The report said that the day after the PETA tape was made public, inspectors warned plant management to clean up hides, blood and garbage lying around because supervising investigators were on their way.
Mr. Thomas said the warning was irrelevant. The plant, he said, had invited the Agriculture Department to inspect it more closely after the tape was released "because that was the only way to settle it."
The plant is at the center of a 2000 book, "Postville: A Clash of Cultures in Heartland America," by Stephen G. Bloom, which described the tensions in the tiny farming town between residents and Hasidic Jews from Brooklyn who took over its defunct slaughterhouse in 1987.
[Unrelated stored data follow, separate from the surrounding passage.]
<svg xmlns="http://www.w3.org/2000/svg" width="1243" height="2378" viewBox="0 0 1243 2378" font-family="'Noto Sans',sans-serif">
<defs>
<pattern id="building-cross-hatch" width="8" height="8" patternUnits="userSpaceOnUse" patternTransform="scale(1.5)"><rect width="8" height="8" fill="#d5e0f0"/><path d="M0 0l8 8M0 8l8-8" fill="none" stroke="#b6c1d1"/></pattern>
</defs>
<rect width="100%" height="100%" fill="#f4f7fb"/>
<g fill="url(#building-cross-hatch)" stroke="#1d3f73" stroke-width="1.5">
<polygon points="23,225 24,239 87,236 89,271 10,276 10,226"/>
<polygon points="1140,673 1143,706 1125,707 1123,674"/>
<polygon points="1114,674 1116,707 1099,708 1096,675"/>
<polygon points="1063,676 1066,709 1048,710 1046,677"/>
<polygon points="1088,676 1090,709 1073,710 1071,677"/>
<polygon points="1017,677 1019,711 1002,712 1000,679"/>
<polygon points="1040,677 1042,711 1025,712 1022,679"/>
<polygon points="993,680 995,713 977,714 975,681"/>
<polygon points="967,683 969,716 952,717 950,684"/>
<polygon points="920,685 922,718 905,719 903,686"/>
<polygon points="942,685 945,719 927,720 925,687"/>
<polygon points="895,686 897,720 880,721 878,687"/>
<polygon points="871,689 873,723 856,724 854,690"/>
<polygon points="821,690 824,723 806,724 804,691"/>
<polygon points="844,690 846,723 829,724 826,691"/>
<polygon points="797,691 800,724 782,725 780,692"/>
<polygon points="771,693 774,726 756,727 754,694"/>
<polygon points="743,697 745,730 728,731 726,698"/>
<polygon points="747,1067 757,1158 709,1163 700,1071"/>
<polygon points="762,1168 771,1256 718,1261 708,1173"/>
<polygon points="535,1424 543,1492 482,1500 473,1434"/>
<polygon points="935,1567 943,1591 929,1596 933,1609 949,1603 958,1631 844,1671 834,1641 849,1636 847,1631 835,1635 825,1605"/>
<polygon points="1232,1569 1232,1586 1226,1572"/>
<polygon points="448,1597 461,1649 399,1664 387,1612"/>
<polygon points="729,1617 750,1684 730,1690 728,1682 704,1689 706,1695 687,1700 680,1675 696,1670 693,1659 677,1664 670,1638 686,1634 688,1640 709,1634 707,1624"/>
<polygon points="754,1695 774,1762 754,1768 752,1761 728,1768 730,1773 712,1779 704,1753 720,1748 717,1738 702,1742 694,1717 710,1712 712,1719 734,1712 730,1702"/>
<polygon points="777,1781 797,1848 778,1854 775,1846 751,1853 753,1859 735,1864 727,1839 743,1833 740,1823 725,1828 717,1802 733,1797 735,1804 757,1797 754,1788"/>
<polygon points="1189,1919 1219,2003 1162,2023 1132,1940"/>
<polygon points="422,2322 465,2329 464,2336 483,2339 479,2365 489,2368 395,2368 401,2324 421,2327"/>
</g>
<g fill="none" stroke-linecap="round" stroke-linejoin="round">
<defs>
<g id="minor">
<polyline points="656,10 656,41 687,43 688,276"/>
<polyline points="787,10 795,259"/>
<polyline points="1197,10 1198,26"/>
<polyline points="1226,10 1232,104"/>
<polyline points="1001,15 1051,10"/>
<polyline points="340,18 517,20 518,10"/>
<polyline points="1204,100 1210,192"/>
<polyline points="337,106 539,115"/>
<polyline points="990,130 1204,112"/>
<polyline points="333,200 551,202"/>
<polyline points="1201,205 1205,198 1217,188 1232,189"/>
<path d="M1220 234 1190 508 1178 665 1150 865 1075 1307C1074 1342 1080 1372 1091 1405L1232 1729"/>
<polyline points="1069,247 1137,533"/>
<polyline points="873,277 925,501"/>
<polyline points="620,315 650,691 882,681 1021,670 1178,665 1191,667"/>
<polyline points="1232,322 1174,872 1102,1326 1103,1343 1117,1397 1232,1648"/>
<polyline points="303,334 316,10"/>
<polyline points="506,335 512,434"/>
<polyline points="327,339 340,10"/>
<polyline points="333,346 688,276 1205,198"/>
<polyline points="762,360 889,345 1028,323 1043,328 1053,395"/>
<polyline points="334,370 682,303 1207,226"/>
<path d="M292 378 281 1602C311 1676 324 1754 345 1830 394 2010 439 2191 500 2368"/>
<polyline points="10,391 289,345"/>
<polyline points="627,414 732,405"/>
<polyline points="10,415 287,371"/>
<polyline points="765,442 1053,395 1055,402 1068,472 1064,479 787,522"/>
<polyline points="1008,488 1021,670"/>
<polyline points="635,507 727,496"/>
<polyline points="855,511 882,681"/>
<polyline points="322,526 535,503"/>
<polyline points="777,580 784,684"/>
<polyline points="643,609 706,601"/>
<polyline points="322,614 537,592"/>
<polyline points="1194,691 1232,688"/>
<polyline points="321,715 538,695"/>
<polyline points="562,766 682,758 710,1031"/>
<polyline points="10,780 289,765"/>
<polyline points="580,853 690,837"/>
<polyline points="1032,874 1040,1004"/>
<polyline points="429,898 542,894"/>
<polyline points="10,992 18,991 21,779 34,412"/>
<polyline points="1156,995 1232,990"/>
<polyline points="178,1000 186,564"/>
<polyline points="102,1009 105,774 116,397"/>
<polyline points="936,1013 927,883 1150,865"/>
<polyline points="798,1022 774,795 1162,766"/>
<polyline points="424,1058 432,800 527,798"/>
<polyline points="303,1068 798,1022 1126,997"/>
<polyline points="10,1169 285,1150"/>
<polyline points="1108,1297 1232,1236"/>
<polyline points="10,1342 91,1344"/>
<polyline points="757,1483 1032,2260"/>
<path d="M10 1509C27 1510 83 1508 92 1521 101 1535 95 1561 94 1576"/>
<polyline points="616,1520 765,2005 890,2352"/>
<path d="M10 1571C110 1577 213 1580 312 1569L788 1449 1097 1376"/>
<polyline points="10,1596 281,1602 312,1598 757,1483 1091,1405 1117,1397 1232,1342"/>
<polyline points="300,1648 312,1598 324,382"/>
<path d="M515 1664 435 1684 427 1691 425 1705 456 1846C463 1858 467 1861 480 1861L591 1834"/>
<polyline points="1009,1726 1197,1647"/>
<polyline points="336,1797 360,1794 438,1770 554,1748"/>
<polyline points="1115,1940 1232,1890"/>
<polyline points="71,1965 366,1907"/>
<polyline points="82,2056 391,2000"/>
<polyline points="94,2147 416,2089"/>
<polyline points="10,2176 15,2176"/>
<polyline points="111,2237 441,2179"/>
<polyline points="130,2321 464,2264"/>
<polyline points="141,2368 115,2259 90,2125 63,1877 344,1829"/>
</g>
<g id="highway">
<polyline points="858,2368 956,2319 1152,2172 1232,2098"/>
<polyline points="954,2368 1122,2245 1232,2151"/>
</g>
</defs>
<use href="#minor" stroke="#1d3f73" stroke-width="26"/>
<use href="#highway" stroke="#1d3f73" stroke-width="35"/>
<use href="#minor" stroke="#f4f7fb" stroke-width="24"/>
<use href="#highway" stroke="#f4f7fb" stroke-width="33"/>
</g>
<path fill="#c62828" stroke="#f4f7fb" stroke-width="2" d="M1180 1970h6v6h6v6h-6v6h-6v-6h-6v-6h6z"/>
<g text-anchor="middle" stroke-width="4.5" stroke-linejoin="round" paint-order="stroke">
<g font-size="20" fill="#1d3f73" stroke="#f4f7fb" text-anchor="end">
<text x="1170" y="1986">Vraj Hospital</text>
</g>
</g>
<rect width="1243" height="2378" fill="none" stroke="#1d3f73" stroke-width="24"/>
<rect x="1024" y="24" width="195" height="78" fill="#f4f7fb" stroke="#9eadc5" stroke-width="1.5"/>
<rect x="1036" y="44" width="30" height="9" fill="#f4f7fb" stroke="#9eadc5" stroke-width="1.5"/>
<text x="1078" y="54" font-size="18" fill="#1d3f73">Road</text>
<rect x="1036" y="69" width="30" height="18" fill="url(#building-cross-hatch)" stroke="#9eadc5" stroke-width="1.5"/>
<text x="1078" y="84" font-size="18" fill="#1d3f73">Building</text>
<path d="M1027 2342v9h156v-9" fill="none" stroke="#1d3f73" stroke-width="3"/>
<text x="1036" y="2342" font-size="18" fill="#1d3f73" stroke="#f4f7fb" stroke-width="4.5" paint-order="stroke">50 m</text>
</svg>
UPDATE: Here is the entire (pdf) USDA report. It has been heavily censored by USDA officials. Even so, it is clear why the USDA did not want this report released. It's inspectors slept on the job, ignored major health and humane slaughter violations, ate free food from Rubashkin (absolutely forbidden by USDA policy), and failed miserably at their jobs. And you, dear readers, ate the meat they "inspected." Keep in mind that more than 60% of Rubashkin's output is sold to the non-kosher market. If you bought meat in Safeway, Albertsons, and other food chains, along with many restaurants (especially in the Chicago area), you most like ate this meat – even if you do not keep kosher.